WORK TO BE COMPLETED: Can you reproduce all of the records below with every "file path" swapped for "source file", keeping everything else unchanged and leaving out the pictures?

EXTRACTED ENTRIES:
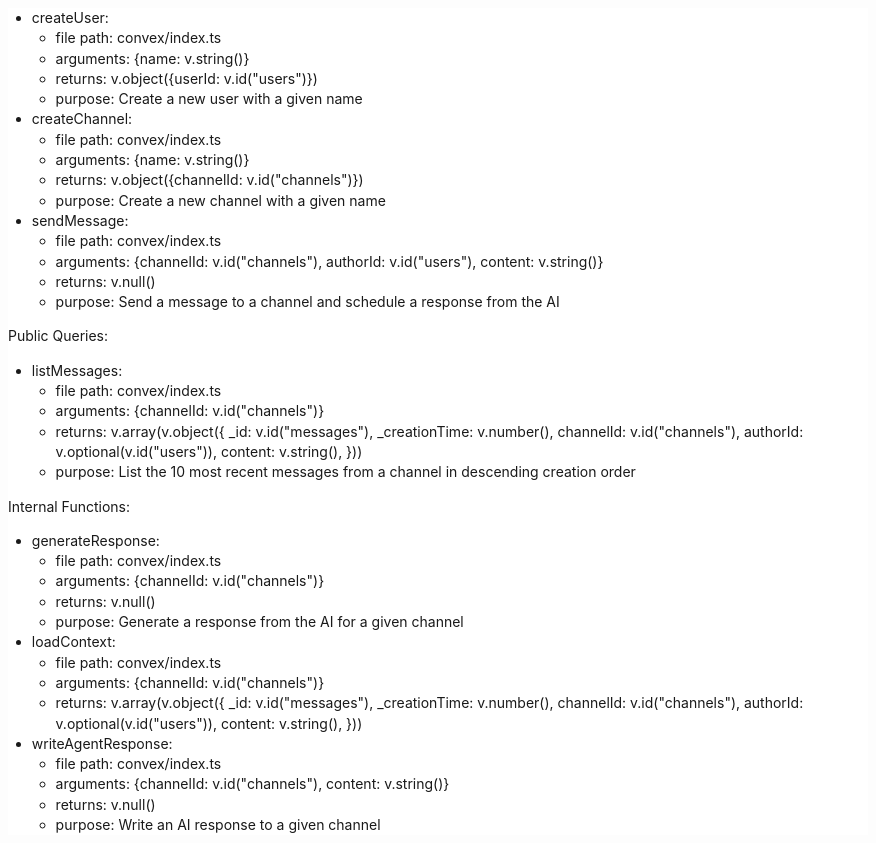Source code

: - createUser:
  - file path: convex/index.ts
  - arguments: {name: v.string()}
  - returns: v.object({userId: v.id("users")})
  - purpose: Create a new user with a given name
- createChannel:
  - file path: convex/index.ts
  - arguments: {name: v.string()}
  - returns: v.object({channelId: v.id("channels")})
  - purpose: Create a new channel with a given name
- sendMessage:
  - file path: convex/index.ts
  - arguments: {channelId: v.id("channels"), authorId: v.id("users"), content: v.string()}
  - returns: v.null()
  - purpose: Send a message to a channel and schedule a response from the AI

Public Queries:

- listMessages:
  - file path: convex/index.ts
  - arguments: {channelId: v.id("channels")}
  - returns: v.array(v.object({
    \_id: v.id("messages"),
    \_creationTime: v.number(),
    channelId: v.id("channels"),
    authorId: v.optional(v.id("users")),
    content: v.string(),
    }))
  - purpose: List the 10 most recent messages from a channel in descending creation order

Internal Functions:

- generateResponse:
  - file path: convex/index.ts
  - arguments: {channelId: v.id("channels")}
  - returns: v.null()
  - purpose: Generate a response from the AI for a given channel
- loadContext:
  - file path: convex/index.ts
  - arguments: {channelId: v.id("channels")}
  - returns: v.array(v.object({
    \_id: v.id("messages"),
    \_creationTime: v.number(),
    channelId: v.id("channels"),
    authorId: v.optional(v.id("users")),
    content: v.string(),
    }))
- writeAgentResponse:
  - file path: convex/index.ts
  - arguments: {channelId: v.id("channels"), content: v.string()}
  - returns: v.null()
  - purpose: Write an AI response to a given channel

SOLUTION FOR THIS EXERCISE:
Source code

: - createUser:
  - source file: convex/index.ts
  - arguments: {name: v.string()}
  - returns: v.object({userId: v.id("users")})
  - purpose: Create a new user with a given name
- createChannel:
  - source file: convex/index.ts
  - arguments: {name: v.string()}
  - returns: v.object({channelId: v.id("channels")})
  - purpose: Create a new channel with a given name
- sendMessage:
  - source file: convex/index.ts
  - arguments: {channelId: v.id("channels"), authorId: v.id("users"), content: v.string()}
  - returns: v.null()
  - purpose: Send a message to a channel and schedule a response from the AI

Public Queries:

- listMessages:
  - source file: convex/index.ts
  - arguments: {channelId: v.id("channels")}
  - returns: v.array(v.object({
    \_id: v.id("messages"),
    \_creationTime: v.number(),
    channelId: v.id("channels"),
    authorId: v.optional(v.id("users")),
    content: v.string(),
    }))
  - purpose: List the 10 most recent messages from a channel in descending creation order

Internal Functions:

- generateResponse:
  - source file: convex/index.ts
  - arguments: {channelId: v.id("channels")}
  - returns: v.null()
  - purpose: Generate a response from the AI for a given channel
- loadContext:
  - source file: convex/index.ts
  - arguments: {channelId: v.id("channels")}
  - returns: v.array(v.object({
    \_id: v.id("messages"),
    \_creationTime: v.number(),
    channelId: v.id("channels"),
    authorId: v.optional(v.id("users")),
    content: v.string(),
    }))
- writeAgentResponse:
  - source file: convex/index.ts
  - arguments: {channelId: v.id("channels"), content: v.string()}
  - returns: v.null()
  - purpose: Write an AI response to a given channel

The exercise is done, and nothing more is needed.